═══ RECORDS FOR THE TASK
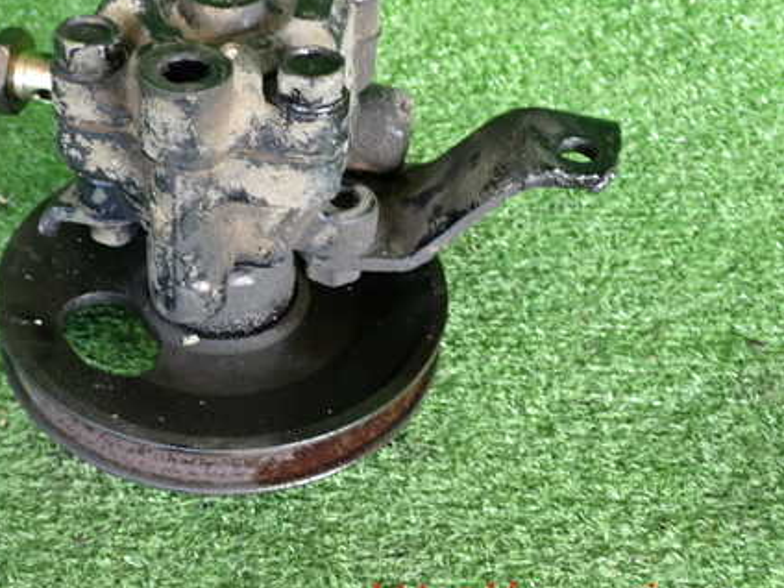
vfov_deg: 28.4
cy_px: 209
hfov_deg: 36.9
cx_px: 237
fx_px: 1155
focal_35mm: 51
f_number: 2.5
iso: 250
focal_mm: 6.37
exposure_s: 1/40
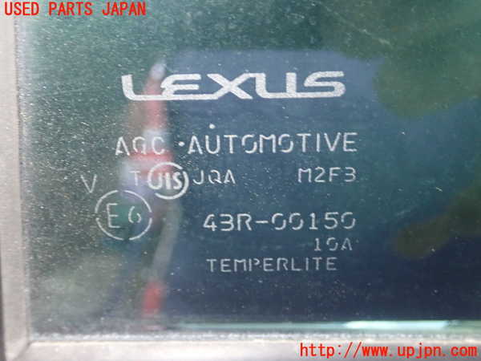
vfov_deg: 33.6
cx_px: 240
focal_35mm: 43
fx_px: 597
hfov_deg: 43.9
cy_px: 180
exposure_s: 1/15
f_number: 2.9
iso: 800
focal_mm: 7.86
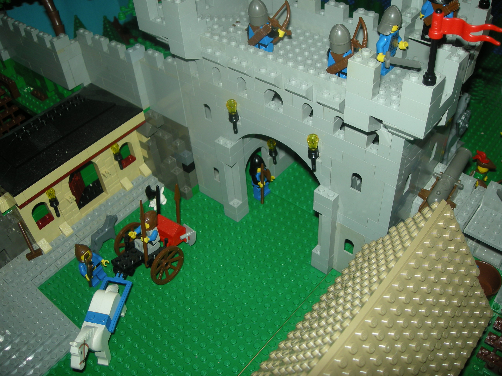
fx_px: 508
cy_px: 188
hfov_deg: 52.6
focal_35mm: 35
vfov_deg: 40.7
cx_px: 251
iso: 50
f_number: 2.8
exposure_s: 1/60
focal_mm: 5.7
══════
After locating the line containing "hfov_deg: 36.9" in the entries above, repeat only it and each later line through the end, exactly, without any pictures.

hfov_deg: 36.9
cx_px: 237
fx_px: 1155
focal_35mm: 51
f_number: 2.5
iso: 250
focal_mm: 6.37
exposure_s: 1/40
vfov_deg: 33.6
cx_px: 240
focal_35mm: 43
fx_px: 597
hfov_deg: 43.9
cy_px: 180
exposure_s: 1/15
f_number: 2.9
iso: 800
focal_mm: 7.86
fx_px: 508
cy_px: 188
hfov_deg: 52.6
focal_35mm: 35
vfov_deg: 40.7
cx_px: 251
iso: 50
f_number: 2.8
exposure_s: 1/60
focal_mm: 5.7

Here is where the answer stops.